Первый день отпуска. Как глупо начинать его с похода в туалет.
Виктор пару раз махнул рукой, что означало утреннюю зарядку, сунул ноги в тапочки, обнаружил в одном из них скомканную десятку («Ага! Я фокусник!» — сказал он коту Самсону), забежал в туалет и направился в кухню.
В кухне стоял волосатый дед в трусах.
Виктор даже не заорал, а только растерянно спросил:
— Ты кто?
— Здравствуй! Я отпускной, из службы организации отпуска. Буду тебе быт облагораживать и делать всё, чего в заявочке прописано, — приветливо сказал дед. — Звать меня Шиш.
— В какой ещё заявочке? — запоздало рассердился Виктор.
— А вот же, вот… Ты в собесе заполнял… — дед вытащил из трусов папку и принялся тыкать Виктору в нос бумажки. — Это ж социальная поддержка налогоплательщиков, Витюн!
Виктор краем глаза увидел свой собственный почерк: «Борщ по-китайски с водочкой… Играть в войну и в тигра и чтоб я был самый сильный…».

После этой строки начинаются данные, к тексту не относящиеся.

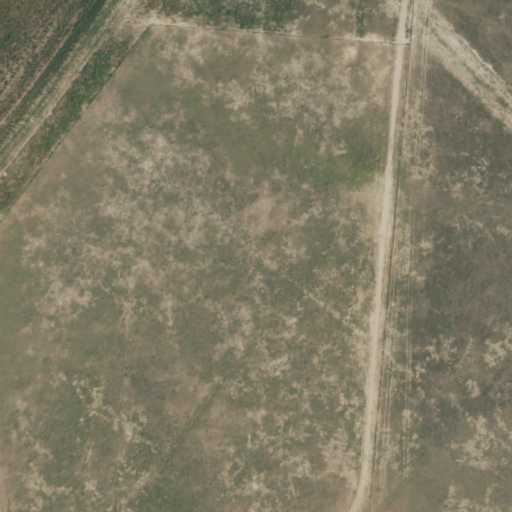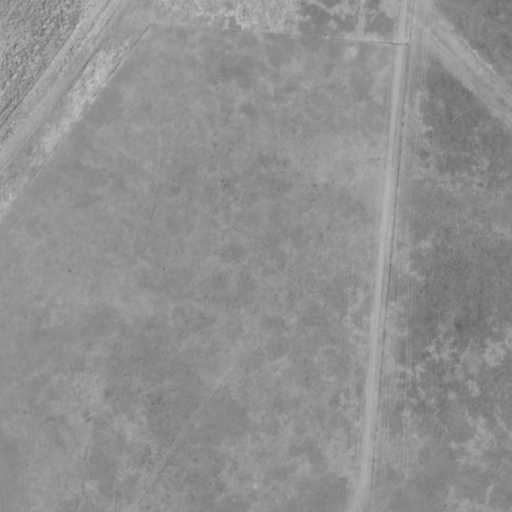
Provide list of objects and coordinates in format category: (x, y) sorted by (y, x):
crop: (22, 26)
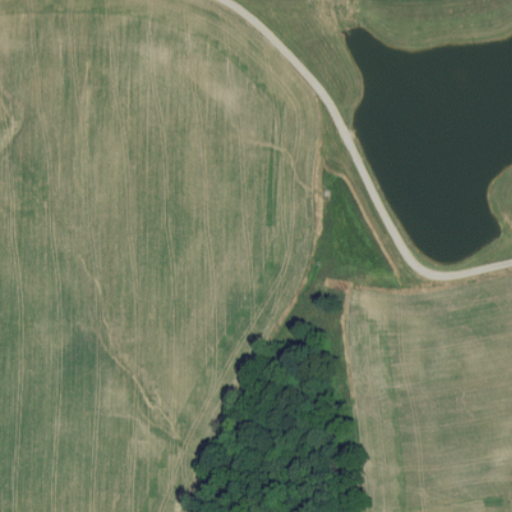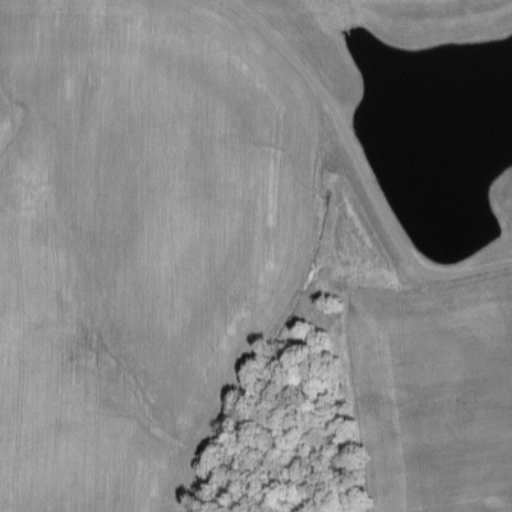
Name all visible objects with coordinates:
road: (360, 163)
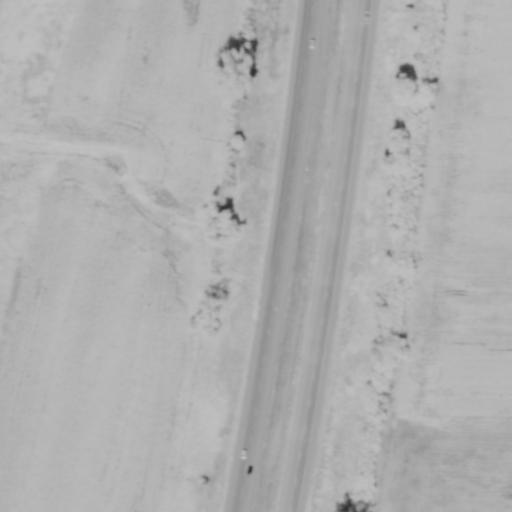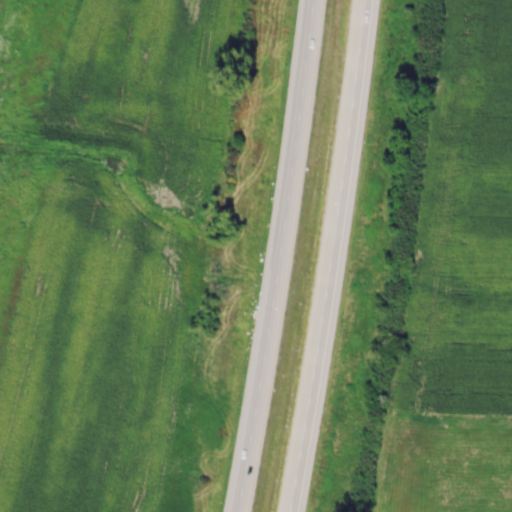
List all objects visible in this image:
road: (284, 257)
road: (333, 257)
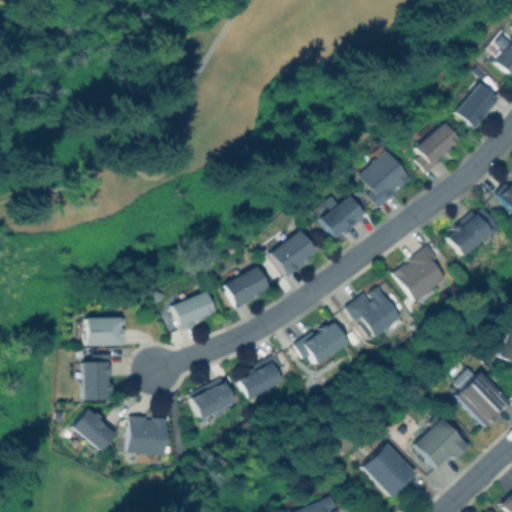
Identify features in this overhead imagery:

— Точно! — вспомнил он. — Я ещё указывал, что мне нужна модель «Мама дяди Фёдора».
— Так нет роботов, родненький! — завопил дед. — Нетути! Наум Маркович так старался, но только шесть образцов нашлось — и те направили на контрольные отпуска. Пришлось нас звать, альтернативных существ. Я раньше лешим был, но — безработица проклятая…
— А почему Вы в трусах?
— Ты мне не выкай, я ж тебе не врач. В заявке так указано. Вот «будем сидеть на балконе голые, пить пиво и говорить о Фукуяме».
— Я на маму дяди Фёдора рассчитывал.
— А, и верно, Витюн. Тогда штаны надену. Так что, и в тигра играть не будем?
— Нет, — горько сказал Виктор. Отпуск уже начинал пугать его. — Шиш, а от тебя отписаться нельзя?
— Почему? Можно. Иди в собес. Только там очередь. Весь отпуск и простоишь. Много вас таких, отписунов.
В кухню вошёл заспанный Самсон.
— Ооо! Котейка! Завтракать пора! У меня как раз борщ на водке настоялся!
Виктор схватил Самсона в охапку, быстро вышел из кухни, минуту напряжённо думал, а потом взял телефон.
— Лиза, доброе утро! Не разбудил? Ладно, прости, у меня важное дело. Выходи за меня замуж. Прямо сегодня. И поедем в Костанай.